Copy out every line of the data where the word "CIRCLE" is found.

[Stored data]
------------------------------------
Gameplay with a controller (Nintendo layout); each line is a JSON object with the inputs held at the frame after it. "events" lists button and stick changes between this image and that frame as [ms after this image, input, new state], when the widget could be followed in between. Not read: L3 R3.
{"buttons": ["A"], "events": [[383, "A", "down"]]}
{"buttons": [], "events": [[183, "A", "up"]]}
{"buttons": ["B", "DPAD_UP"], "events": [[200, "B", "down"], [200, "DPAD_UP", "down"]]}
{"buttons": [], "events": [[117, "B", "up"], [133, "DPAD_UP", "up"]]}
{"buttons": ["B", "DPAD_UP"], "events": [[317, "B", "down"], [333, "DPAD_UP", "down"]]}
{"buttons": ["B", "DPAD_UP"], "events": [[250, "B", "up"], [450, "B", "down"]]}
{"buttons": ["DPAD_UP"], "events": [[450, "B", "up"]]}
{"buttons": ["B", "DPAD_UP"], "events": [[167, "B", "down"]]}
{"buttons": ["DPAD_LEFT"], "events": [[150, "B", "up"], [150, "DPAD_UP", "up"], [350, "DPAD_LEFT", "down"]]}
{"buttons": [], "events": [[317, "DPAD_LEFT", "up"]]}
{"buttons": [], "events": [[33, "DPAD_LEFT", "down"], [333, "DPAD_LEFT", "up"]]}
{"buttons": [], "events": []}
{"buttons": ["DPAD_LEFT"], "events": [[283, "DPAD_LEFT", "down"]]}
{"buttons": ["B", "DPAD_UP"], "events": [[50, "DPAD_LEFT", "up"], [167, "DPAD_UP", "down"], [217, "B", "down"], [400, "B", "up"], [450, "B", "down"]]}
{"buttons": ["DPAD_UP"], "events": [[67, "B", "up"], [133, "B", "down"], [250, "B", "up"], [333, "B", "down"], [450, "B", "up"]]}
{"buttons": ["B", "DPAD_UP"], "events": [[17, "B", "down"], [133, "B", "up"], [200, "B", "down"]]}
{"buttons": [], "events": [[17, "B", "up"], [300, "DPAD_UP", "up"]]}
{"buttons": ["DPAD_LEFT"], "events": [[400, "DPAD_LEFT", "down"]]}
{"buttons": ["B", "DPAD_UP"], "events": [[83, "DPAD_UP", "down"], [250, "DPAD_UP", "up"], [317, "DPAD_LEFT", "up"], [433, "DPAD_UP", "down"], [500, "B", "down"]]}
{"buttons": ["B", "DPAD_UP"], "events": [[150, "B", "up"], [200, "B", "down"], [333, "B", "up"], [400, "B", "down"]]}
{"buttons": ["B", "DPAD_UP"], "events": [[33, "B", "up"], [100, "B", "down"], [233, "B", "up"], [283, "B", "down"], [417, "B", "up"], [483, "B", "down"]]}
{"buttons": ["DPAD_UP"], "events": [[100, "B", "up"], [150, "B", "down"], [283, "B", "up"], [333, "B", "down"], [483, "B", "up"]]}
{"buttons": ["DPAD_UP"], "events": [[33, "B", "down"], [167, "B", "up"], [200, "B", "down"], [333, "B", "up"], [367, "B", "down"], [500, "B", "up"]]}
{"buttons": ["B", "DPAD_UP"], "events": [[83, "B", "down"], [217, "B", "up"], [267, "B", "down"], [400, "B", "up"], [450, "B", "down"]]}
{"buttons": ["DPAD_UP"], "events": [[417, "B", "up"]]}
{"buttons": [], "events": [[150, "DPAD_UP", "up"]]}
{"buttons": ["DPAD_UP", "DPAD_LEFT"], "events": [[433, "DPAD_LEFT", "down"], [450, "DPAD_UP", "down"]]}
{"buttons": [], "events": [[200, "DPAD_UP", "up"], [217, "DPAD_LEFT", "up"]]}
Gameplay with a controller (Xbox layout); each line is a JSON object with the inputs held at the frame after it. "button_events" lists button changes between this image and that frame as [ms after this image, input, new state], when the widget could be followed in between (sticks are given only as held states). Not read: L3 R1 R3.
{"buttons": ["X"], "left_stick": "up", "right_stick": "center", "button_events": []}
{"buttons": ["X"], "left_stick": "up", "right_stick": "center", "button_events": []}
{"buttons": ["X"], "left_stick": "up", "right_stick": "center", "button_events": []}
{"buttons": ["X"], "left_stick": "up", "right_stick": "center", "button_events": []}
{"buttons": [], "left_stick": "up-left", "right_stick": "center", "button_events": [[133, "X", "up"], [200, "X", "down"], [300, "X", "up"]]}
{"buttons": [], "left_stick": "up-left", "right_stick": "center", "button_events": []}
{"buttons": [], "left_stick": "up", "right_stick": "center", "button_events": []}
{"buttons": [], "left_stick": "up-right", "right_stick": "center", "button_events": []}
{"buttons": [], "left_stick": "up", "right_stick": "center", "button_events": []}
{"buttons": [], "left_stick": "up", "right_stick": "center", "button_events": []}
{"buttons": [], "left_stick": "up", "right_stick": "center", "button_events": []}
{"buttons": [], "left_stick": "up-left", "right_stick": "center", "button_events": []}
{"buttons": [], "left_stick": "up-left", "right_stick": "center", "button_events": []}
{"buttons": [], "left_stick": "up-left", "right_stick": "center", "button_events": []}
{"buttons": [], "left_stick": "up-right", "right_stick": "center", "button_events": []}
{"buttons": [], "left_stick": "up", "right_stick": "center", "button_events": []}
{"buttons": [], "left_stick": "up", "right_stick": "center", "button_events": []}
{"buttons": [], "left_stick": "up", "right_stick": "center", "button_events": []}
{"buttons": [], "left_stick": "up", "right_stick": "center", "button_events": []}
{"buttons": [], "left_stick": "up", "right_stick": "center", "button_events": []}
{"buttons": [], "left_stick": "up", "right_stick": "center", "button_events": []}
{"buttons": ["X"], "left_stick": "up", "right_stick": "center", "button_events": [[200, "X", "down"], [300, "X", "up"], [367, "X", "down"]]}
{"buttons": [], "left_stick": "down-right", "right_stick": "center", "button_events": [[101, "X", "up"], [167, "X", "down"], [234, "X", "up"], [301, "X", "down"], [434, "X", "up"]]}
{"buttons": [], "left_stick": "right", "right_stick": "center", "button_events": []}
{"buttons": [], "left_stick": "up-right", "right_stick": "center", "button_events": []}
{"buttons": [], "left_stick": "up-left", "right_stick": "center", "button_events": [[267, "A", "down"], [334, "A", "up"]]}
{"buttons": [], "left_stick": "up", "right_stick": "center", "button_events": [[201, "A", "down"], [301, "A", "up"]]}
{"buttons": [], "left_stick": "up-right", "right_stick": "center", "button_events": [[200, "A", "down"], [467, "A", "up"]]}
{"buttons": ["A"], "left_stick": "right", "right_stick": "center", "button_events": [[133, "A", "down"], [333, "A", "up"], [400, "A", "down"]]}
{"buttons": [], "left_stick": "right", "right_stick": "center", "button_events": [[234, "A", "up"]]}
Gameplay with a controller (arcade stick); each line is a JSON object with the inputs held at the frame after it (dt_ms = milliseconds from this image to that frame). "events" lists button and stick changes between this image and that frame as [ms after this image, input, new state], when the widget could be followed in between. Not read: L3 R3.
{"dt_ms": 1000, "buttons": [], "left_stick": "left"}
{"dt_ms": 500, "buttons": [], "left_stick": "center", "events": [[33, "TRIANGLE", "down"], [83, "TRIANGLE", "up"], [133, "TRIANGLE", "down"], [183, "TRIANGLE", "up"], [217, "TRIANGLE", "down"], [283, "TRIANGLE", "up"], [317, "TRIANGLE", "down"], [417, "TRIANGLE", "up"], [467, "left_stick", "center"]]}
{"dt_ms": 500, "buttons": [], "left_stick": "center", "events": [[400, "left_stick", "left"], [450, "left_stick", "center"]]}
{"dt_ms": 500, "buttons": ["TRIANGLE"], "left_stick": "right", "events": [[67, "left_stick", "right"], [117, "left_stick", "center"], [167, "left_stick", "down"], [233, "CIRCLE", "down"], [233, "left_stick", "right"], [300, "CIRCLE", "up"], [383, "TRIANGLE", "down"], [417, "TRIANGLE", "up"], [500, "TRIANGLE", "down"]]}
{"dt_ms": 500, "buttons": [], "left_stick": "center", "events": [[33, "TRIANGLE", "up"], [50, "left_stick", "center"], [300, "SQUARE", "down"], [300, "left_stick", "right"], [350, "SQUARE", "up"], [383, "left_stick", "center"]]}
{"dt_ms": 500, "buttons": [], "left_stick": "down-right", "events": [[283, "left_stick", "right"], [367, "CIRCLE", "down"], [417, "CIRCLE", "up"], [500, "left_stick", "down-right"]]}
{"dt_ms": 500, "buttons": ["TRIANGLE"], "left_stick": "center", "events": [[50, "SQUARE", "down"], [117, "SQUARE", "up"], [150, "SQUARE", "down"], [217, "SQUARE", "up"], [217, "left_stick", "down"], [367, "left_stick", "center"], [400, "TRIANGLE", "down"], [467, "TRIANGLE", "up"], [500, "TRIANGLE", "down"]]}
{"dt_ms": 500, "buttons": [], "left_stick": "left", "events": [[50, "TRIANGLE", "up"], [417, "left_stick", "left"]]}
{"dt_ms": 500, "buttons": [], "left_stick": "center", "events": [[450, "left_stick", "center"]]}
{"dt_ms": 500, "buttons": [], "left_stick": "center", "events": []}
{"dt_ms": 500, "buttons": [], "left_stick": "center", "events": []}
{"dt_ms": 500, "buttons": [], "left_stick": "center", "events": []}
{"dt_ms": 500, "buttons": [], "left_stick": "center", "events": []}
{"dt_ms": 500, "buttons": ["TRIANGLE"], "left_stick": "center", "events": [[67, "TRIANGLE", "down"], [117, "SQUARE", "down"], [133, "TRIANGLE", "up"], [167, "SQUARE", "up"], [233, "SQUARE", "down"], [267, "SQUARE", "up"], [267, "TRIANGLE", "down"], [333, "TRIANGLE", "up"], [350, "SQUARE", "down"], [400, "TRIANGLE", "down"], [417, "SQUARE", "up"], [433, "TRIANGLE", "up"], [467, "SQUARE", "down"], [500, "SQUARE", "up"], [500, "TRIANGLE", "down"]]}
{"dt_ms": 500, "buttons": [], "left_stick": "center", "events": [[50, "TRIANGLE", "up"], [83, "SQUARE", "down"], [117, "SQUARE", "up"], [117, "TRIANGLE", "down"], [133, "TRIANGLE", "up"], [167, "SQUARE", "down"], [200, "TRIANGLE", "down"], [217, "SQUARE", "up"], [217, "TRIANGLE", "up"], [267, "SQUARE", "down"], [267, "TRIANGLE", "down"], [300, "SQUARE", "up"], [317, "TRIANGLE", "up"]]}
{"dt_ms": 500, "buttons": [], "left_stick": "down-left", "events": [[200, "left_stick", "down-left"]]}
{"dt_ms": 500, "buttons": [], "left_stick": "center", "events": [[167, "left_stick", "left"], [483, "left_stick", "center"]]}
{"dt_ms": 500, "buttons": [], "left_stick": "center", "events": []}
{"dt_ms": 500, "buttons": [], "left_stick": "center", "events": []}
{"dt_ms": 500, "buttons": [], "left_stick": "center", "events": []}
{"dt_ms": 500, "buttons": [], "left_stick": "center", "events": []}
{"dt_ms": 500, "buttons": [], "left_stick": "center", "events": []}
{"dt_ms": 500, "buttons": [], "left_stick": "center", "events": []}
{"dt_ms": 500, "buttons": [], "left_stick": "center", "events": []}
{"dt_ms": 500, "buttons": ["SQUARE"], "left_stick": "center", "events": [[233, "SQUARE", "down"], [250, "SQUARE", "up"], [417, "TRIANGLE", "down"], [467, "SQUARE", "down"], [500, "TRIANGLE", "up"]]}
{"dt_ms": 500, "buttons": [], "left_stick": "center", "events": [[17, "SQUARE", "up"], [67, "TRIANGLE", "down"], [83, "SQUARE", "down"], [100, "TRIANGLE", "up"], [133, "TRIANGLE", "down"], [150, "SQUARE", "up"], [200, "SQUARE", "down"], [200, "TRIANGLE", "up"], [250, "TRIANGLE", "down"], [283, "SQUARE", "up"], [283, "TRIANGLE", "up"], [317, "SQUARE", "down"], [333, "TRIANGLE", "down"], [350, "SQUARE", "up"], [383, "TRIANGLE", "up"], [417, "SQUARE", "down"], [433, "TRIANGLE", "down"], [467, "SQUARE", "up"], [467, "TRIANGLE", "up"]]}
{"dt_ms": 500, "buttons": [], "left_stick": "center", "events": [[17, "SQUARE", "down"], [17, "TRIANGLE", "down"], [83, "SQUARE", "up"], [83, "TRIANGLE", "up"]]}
------------------------------------
### Written answer
{"dt_ms": 500, "buttons": ["TRIANGLE"], "left_stick": "right", "events": [[67, "left_stick", "right"], [117, "left_stick", "center"], [167, "left_stick", "down"], [233, "CIRCLE", "down"], [233, "left_stick", "right"], [300, "CIRCLE", "up"], [383, "TRIANGLE", "down"], [417, "TRIANGLE", "up"], [500, "TRIANGLE", "down"]]}
{"dt_ms": 500, "buttons": [], "left_stick": "down-right", "events": [[283, "left_stick", "right"], [367, "CIRCLE", "down"], [417, "CIRCLE", "up"], [500, "left_stick", "down-right"]]}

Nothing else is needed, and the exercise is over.